Setting Up Middleware
=====================

Keystone Auth-Token Middleware
--------------------------------

The Keystone auth_token middleware is a WSGI component that can be inserted in
the WSGI pipeline to handle authenticating tokens with Keystone. See :doc:`middleware`
for details on middleware and configuration parameters.


Configuring Nova to use Keystone
--------------------------------

To configure Nova to use Keystone for authentication, the Nova API service
can be run against the api-paste file provided by Keystone. This is most
easily accomplished by setting the `--api_paste_config` flag in nova.conf to
point to `examples/paste/nova-api-paste.ini` from Keystone. This paste file
included references to the WSGI authentication middleware provided with the
keystone installation.

When configuring Nova, it is important to create a admin service token for
the service (from the Configuration step above) and include that as the key
'admin_token' in the nova-api-paste.ini. See the documented
:doc:`nova-api-paste` file for references.

Configuring Swift to use Keystone
---------------------------------

Similar to Nova, swift can be configured to use Keystone for authentication
rather than it's built in 'tempauth'.

1. Add a service endpoint for Swift to Keystone

2. Configure the paste file for swift-proxy (`/etc/swift/swift-proxy.conf`)

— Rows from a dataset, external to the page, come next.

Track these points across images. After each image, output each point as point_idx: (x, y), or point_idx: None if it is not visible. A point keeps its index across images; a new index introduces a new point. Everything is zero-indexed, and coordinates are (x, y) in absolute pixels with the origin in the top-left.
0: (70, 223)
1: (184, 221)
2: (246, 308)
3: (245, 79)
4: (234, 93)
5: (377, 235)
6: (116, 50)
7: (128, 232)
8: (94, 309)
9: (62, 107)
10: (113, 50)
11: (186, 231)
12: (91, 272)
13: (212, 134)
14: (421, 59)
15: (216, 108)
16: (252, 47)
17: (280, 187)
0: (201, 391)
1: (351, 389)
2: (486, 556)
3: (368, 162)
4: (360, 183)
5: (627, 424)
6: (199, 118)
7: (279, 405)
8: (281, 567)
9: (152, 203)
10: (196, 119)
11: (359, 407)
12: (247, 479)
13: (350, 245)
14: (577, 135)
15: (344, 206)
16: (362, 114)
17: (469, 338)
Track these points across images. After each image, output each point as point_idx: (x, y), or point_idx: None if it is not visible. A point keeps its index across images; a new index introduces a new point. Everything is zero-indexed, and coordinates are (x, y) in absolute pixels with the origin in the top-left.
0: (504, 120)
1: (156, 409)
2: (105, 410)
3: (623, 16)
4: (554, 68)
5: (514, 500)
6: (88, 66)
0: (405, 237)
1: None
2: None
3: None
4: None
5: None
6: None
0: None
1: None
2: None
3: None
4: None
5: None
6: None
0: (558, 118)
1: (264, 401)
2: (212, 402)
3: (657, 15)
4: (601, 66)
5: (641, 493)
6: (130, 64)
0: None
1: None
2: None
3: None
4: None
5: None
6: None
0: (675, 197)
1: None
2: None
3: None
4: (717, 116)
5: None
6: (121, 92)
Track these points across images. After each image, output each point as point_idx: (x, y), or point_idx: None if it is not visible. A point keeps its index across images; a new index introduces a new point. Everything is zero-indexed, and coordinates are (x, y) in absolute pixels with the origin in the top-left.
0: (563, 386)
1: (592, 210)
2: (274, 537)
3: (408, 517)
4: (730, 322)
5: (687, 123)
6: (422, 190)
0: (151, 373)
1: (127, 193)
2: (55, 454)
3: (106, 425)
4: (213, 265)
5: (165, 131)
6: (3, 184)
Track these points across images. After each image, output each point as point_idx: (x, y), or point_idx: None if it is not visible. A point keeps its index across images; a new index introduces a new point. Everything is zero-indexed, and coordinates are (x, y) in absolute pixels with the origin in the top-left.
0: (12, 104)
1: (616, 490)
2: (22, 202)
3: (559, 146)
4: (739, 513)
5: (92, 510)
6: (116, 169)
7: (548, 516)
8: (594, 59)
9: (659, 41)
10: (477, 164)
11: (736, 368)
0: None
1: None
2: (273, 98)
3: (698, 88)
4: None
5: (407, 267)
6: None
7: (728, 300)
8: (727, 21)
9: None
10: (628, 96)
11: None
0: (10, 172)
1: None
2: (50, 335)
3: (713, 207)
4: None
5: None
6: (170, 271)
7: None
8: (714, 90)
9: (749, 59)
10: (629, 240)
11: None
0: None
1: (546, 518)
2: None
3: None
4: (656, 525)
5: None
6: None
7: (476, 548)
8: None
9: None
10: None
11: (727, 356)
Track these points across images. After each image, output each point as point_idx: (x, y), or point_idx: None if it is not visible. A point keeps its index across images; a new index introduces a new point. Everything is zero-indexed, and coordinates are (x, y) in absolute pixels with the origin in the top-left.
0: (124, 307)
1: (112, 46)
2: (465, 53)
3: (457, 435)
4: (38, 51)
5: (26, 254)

3.  Reconfigure Swift's proxy server to use Keystone instead of TempAuth.
    Here's an example `/etc/swift/proxy-server.conf`::

        [DEFAULT]
        bind_port = 8888
        user = <user>

        [pipeline:main]
        pipeline = catch_errors cache keystone proxy-server

        [app:proxy-server]
        use = egg:swift#proxy
        account_autocreate = true

        [filter:keystone]
        use = egg:keystone#tokenauth
        auth_protocol = http
        auth_host = 127.0.0.1
        auth_port = 35357
        admin_token = 999888777666
        delay_auth_decision = 0
        service_protocol = http
        service_host = 127.0.0.1
        service_port = 8100
        service_pass = dTpw
        cache = swift.cache

        [filter:cache]
        use = egg:swift#memcache
        set log_name = cache

        [filter:catch_errors]
        use = egg:swift#catch_errors

   Note that the optional "cache" property in the keystone filter allows any
   service (not just Swift) to register its memcache client in the WSGI
   environment.  If such a cache exists, Keystone middleware will utilize it 
   to store validated token information, which could result in better overall
   performance.

4. Restart swift

5. Verify that keystone is providing authentication to Swift

Use `swift` to check everything works (note: you currently have to create a
container or upload something as your first action to have the account
created; there's a Swift bug to be fixed soon)::

    $ swift -A http://127.0.0.1:5000/v1.0 -U joeuser -K secrete post container
    $ swift -A http://127.0.0.1:5000/v1.0 -U joeuser -K secrete stat -v
    StorageURL: http://127.0.0.1:8888/v1/AUTH_1234
    Auth Token: 74ce1b05-e839-43b7-bd76-85ef178726c3
    Account: AUTH_1234
    Containers: 1
    Objects: 0
    Bytes: 0
    Accept-Ranges: bytes
    X-Trans-Id: tx25c1a6969d8f4372b63912f411de3c3b

.. WARNING::
    Keystone currently allows any valid token to do anything with any account.